[Dataset entries]
········

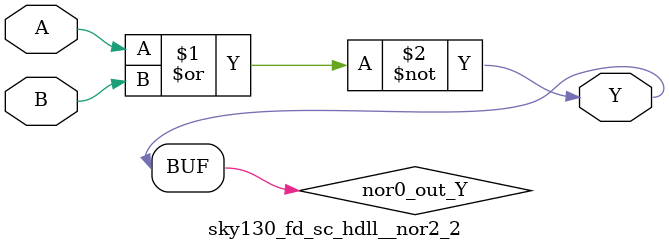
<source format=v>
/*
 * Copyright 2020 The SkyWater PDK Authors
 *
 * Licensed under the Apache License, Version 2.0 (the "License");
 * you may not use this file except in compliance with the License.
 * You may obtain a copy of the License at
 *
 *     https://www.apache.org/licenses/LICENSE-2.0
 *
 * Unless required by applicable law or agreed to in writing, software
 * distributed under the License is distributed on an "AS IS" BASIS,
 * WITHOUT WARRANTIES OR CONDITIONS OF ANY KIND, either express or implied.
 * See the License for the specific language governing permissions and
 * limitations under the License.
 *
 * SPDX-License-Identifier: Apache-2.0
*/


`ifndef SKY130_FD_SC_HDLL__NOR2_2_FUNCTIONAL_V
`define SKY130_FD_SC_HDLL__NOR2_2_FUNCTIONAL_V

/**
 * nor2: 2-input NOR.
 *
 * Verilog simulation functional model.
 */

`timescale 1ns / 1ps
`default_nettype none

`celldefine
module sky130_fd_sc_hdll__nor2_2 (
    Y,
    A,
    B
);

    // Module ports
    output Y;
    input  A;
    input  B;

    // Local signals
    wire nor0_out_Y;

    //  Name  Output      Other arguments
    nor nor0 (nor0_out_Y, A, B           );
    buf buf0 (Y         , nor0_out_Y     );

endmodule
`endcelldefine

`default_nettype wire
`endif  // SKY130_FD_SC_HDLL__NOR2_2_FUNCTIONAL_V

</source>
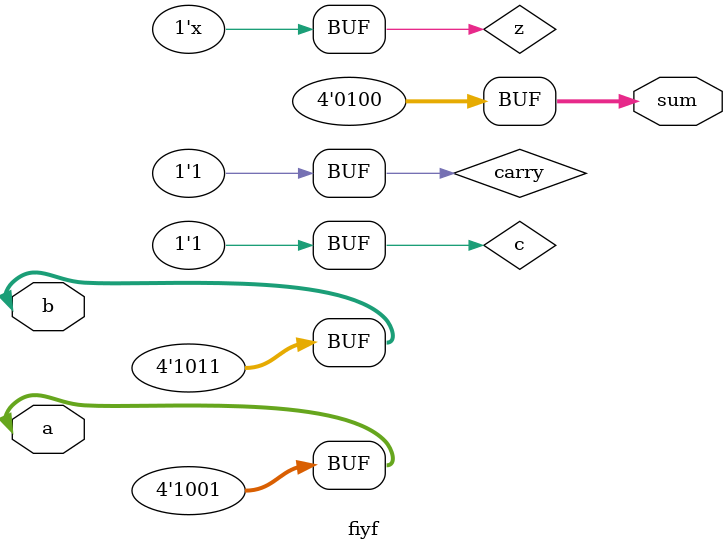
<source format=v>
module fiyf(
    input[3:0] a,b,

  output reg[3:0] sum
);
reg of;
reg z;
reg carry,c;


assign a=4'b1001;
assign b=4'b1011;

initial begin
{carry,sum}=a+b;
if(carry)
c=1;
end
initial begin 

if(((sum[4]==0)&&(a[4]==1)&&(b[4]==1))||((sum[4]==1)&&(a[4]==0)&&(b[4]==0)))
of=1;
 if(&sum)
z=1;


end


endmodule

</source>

········

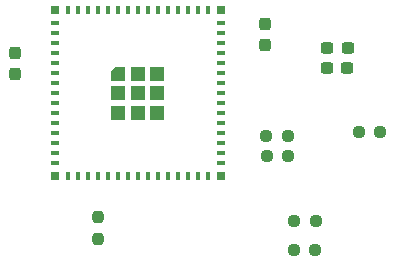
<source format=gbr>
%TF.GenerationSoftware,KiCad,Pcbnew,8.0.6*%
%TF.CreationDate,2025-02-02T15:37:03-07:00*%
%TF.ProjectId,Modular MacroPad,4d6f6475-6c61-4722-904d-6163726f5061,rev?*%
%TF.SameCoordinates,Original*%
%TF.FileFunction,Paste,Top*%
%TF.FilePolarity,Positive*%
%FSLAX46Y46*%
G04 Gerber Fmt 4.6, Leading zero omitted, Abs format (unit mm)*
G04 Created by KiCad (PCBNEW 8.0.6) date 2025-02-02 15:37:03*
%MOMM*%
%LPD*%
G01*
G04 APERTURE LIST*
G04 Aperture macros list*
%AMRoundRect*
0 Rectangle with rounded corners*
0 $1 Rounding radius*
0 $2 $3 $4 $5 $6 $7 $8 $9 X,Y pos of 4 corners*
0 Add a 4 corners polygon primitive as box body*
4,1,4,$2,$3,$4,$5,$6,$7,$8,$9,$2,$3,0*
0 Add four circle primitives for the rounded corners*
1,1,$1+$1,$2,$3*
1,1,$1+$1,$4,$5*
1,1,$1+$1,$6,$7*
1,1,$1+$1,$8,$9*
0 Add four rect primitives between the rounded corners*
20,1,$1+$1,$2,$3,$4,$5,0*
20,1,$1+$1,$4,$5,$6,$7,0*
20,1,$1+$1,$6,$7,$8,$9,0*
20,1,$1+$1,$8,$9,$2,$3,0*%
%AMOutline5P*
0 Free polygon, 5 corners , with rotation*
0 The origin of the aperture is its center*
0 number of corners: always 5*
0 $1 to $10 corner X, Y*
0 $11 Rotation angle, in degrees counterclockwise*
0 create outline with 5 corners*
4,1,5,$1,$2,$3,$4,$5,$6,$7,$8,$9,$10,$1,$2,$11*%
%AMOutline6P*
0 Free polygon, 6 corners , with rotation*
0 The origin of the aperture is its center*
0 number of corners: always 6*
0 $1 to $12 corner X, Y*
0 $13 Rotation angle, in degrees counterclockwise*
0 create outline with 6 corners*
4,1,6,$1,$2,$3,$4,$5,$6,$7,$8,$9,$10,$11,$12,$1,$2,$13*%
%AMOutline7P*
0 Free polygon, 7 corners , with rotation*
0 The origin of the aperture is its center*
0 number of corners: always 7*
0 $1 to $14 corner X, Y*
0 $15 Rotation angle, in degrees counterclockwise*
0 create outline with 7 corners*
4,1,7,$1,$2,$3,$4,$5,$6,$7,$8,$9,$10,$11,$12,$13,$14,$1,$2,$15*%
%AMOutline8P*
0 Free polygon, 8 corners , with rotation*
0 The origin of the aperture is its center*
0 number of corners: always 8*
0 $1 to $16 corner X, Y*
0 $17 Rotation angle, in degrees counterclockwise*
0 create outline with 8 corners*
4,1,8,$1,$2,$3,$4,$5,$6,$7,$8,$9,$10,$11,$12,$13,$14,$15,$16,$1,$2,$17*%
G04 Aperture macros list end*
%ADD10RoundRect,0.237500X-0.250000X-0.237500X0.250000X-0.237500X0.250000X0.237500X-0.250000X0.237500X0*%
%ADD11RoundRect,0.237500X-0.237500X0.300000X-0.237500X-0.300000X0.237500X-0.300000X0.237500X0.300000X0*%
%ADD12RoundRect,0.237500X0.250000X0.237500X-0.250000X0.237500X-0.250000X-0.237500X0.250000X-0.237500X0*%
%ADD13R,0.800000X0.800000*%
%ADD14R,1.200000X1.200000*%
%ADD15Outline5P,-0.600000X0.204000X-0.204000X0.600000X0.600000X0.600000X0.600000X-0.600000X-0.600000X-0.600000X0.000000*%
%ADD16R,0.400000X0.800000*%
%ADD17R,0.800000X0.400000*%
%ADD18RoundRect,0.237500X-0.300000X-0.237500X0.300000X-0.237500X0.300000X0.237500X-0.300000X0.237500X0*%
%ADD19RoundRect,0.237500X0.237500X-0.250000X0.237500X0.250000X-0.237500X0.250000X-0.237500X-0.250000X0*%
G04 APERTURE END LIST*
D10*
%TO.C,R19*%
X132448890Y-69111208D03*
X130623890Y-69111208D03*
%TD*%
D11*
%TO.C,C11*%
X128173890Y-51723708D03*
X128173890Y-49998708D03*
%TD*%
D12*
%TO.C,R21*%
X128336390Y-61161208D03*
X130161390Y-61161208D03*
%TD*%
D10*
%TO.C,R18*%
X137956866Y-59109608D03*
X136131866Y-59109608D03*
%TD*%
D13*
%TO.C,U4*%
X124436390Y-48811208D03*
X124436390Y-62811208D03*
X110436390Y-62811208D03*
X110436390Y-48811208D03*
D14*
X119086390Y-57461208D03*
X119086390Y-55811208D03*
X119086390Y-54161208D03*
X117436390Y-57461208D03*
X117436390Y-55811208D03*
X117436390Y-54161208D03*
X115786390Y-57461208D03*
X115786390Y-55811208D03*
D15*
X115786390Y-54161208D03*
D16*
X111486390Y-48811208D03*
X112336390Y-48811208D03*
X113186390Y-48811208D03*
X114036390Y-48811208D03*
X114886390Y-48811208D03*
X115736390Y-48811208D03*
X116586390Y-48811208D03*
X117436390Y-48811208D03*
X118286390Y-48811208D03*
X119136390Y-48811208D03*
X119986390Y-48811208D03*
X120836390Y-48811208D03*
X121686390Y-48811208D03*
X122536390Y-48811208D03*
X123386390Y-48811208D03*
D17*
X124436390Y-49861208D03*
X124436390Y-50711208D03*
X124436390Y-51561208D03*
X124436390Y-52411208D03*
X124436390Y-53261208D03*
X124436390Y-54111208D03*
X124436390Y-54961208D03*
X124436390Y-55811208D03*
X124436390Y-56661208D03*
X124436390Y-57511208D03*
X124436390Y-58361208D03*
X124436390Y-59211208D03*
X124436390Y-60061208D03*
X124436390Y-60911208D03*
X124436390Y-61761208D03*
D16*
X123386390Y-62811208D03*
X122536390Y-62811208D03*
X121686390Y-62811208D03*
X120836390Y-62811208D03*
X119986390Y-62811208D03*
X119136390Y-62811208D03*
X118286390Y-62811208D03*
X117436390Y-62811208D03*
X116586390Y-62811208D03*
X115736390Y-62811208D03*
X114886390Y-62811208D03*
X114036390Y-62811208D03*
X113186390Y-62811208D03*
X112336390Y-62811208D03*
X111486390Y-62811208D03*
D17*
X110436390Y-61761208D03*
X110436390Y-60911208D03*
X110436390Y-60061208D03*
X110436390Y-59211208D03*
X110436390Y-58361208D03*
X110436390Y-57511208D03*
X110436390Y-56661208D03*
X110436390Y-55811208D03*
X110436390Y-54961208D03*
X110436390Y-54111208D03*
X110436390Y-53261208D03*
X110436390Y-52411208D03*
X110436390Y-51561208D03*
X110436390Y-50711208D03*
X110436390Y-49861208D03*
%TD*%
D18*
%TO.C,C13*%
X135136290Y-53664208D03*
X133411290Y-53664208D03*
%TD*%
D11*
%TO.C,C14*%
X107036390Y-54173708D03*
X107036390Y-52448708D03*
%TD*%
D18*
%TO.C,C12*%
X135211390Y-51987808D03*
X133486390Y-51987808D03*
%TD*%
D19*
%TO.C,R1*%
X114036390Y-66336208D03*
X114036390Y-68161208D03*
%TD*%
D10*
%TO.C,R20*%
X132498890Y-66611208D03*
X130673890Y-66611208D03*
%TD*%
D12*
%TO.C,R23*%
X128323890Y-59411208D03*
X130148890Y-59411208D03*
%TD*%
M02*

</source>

········

Directive
Only the lines of the data holding the string "macros" are wanted; copy each of them.

Response area
G04 Aperture macros list*
G04 Aperture macros list end*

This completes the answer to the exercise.